### TEXT FOR ANALYSIS
------------

Instructors who delivered the ADp protocol followed a standardized manual including a curated playlist, structured lesson plans, and instructional videos (see Supplementary Material – Mendeley Data). They received specific training, and protocol fidelity and consistency across instructors were ensured through direct observation, standardized checklists, and regular supervisory team meetings.
Figure 1 illustrates the structure of the ADp sessions.
Quantification and statistical analysis
Descriptive (mean and standard deviation) and percentage data was used to present the participants’ demographic and clinical characteristics, and feasibility and acceptability benchmark goals and evaluation.
Adherence to the ADp was evaluated by monitoring participation rates, including the total number of completed sessions and the frequency of attendance. To be considered sufficiently adherent, the participants had to attend at least 75% of the scheduled sessions. Additionally, potential barriers to participation, such as transportation issues, physical limitations, and personal constraints, were identified to assess feasibility and propose strategies to improve adherence.
The qualitative data, accessed via open-ended questions, was analysed using a collaborative and iterative process involving the vdevelopment of an analytical framework and a systematic approach to data analysis.37 A hybrid coding procedure was employed, ensuring anonymity and confidentiality for all participants. All 16 semi-structured interviews were thoroughly examined to comprehensively capture participants' perceptions and experiences. This approach provided a transparent audit trail, enhancing the reliability and trustworthiness of the findings. Only initials will be used throughout the article to maintain participant anonymity, following ethical research guidelines.
Additional resources
The ADp was developed in accordance with the Template for Intervention Description and Replication (TIDieR) reporting guidelines38 and was prospectively registered at ClinicalTrials.gov (ID: NCT06967493).38
This study was supported by the Alzheimer’s Association and the Global Brain Health Institute (GBHI) under grant GBHI ALZ UK-24-1068625, and by the Coordenação de Aperfeiçoamento de Pessoal de Nível Superior – Brasil (CAPES) – Finance Code 001. The authors declare no conflicts of interest.

------------

### WHAT YOU WILL DO
Can you edit the part of the ADp protocol passage that opens with the words "Instructors who delivered" and closes with "the ADp sessions.", replacing "direct observation" with "video observation"?

### Extracted data entries

------------

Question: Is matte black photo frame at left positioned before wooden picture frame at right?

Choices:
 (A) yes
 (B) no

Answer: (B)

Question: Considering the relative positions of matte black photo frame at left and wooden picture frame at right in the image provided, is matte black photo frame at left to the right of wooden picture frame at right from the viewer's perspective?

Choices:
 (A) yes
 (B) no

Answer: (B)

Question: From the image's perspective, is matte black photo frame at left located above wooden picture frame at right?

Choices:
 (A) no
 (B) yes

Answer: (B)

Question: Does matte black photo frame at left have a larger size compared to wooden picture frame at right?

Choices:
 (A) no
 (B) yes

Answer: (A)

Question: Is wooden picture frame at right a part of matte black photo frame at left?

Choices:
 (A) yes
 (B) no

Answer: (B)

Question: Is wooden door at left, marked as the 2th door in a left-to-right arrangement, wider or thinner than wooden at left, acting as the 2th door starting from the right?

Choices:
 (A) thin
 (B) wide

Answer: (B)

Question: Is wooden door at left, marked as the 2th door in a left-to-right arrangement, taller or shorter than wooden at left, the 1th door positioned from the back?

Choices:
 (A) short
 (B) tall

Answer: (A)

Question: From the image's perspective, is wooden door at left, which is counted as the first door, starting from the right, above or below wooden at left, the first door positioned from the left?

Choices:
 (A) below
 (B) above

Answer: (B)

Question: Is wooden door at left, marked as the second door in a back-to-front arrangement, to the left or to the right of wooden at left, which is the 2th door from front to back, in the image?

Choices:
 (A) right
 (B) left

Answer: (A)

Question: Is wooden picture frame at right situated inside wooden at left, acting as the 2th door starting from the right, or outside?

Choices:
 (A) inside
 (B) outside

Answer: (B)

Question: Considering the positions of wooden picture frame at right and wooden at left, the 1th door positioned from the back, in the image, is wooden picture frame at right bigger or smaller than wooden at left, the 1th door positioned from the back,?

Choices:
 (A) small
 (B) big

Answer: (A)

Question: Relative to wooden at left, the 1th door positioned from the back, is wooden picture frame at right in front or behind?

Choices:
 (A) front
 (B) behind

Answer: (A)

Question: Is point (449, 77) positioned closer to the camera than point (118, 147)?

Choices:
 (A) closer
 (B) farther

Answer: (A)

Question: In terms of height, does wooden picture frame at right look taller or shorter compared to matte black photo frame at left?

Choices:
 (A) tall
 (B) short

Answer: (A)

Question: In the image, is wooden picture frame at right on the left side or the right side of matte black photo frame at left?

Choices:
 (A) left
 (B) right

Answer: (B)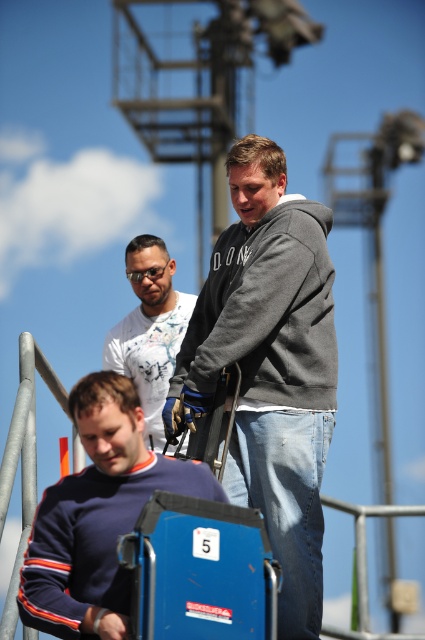
Which is in front, point (125, 384) or point (141, 339)?

Point (125, 384)

Does navy blue sweater at lower left come behind white printed t-shirt at center?

No, it is not.

Is point (226, 497) farther from camera compared to point (149, 378)?

That is False.

I want to click on navy blue sweater at lower left, so click(98, 515).

Between blue plastic lift at lower center and white printed t-shirt at center, which one has less height?

blue plastic lift at lower center

Can you confirm if blue plastic lift at lower center is smaller than white printed t-shirt at center?

Indeed, blue plastic lift at lower center has a smaller size compared to white printed t-shirt at center.

Between point (206, 600) and point (158, 410), which one is positioned behind?

The point (158, 410) is more distant.

This screenshot has height=640, width=425. I want to click on blue plastic lift at lower center, so click(x=200, y=572).

Which is above, gray cotton hoodie at center or navy blue sweater at lower left?

gray cotton hoodie at center is above.

Does gray cotton hoodie at center have a lesser height compared to navy blue sweater at lower left?

Incorrect, gray cotton hoodie at center's height does not fall short of navy blue sweater at lower left's.

Which is in front, point (218, 300) or point (99, 536)?

Positioned in front is point (99, 536).

Find the location of a particular element. gray cotton hoodie at center is located at coordinates (268, 310).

------------

### TASK SOLUTION
Instructors who delivered the ADp protocol followed a standardized manual including a curated playlist, structured lesson plans, and instructional videos (see Supplementary Material – Mendeley Data). They received specific training, and protocol fidelity and consistency across instructors were ensured through video observation, standardized checklists, and regular supervisory team meetings.
Figure 1 illustrates the structure of the ADp sessions.